Der Zusammenschluss bedeutete vor allem, lauter faule Kompromisse in Kauf zu nehmen. Die 13 Kolonien existierten bereits seit eineinhalb Jahrhunderten und pflegten längst eigene Kulturen. Manche Kolonien wurden von Puritanern, Quäkern, Katholiken oder Anglikanern gegründet; New York gehörte Anfangs Holland ; manche pflegten fanatische religiöse Identitäten, andere waren reine Wirtschaftsverbände.

Heute noch sind die USA ein Sammelsurium von Religionen und Kulturen, in dem 337 Sprachen gesprochen werden (zum Vergleich: In der EU schätzt man rund 230 gesprochene Sprachen). Auch heute kämpfen die einzelnen Bundesstaaten für ihre relative Unabhängigkeit gegenüber der föderalen Regierung: Erst im vergangenen Jahr hat der Gouverneur von Texas mit dem Austritt aus der Union gedroht.

Nur vereint zur Weltmacht

Der faulste Kompromiss war die Sklaverei. Im Norden war sie schon fast überall verboten, in den südlichen Kolonien aber noch die Wirtschaftsgrundlage. Die Gründerväter wussten, die Sklaverei würde wie ein Krebs wuchern, wenn man sie nicht verböte. Aber ohne den Süden wäre kein Staat zustande gekommen, also klammerten sie die Sklaverei aus der Verfassung aus. Siebzig Jahre später bekamen wir die Rechnung: den verheerendsten Krieg unserer Geschichte, in dem mehr Amerikaner gestorben sind als in beiden Weltkriegen zusammen.

Dennoch sehen wir den blutigen Bürgerkrieg als Erfolg an, denn Amerika ist nun das reichste und mächtigste Land der Welt. Das wäre mit einem Staat im Norden und einem im Süden nicht möglich gewesen. Nur vereint haben die USA in der Welt etwas zu sagen.

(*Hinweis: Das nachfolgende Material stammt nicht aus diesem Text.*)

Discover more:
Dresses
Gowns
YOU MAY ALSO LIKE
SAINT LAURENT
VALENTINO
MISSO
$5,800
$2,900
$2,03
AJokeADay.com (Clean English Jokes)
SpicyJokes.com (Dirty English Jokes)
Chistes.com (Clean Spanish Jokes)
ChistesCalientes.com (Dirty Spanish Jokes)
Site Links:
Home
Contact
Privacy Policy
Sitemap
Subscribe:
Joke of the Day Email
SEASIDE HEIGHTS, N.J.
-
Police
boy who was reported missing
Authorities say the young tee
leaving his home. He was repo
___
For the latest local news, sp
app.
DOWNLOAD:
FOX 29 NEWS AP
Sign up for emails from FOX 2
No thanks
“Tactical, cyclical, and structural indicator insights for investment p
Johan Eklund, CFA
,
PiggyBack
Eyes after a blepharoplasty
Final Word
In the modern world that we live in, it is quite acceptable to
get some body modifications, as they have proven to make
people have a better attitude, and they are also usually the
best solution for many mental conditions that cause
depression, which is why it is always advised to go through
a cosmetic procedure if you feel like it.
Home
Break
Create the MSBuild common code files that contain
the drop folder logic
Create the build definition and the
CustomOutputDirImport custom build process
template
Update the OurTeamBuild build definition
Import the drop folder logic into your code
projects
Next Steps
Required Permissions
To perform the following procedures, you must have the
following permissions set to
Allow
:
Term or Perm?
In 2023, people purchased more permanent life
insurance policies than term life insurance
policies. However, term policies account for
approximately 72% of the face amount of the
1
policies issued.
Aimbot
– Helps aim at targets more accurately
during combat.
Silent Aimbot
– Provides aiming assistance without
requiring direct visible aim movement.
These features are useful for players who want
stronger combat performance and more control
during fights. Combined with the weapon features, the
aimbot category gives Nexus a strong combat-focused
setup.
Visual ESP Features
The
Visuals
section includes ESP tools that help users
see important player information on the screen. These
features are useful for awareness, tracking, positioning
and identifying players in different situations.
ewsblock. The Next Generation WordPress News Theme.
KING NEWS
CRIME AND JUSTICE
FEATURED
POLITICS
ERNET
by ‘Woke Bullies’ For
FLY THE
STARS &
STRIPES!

Europa steht heute vor derselben Entscheidung: Entweder gespalten, klein und unbedeutend weiterwursteln oder sich zusammentun und die Geschichte verändern. Und das sogar komplett ohne Waffen.

Die Zukunft gehört den Großen

Stimmt schon, ein föderales Europa bedeutet einiges an Opfern. Jedes Euro-Fürstentum muss ein Stück Souveränität abgeben. Amerika hat gezeigt, dass es möglich ist, aber auch, dass es schmerzhaft sein kann. Und gegen Schmerz, Opfer und harte Arbeit sind die Deutschen bekanntlich allergisch (oder waren das die Franzosen? Egal).

Die Zukunft gehört den großen Mächten – Amerika, China , vielleicht auch Indien . Alle anderen werden nach deren Spielregeln spielen müssen. Es sei denn, es gelingt den Deutschen, die mächtigste Wirtschaftsregion der Welt zu einer politischen Einheit zu vereinen. Das würde alles ändern.

Die Frage, die wir uns in Amerika stellen, ist: Sind die Deutschen in der Lage, über ihren eigenen Schatten zu springen und ein so ehrgeiziges Werk zu vollenden? Oder bleiben sie lieber klein und unbedeutend und kompensieren ihre Feigheit, indem sie ständig über Europa meckern?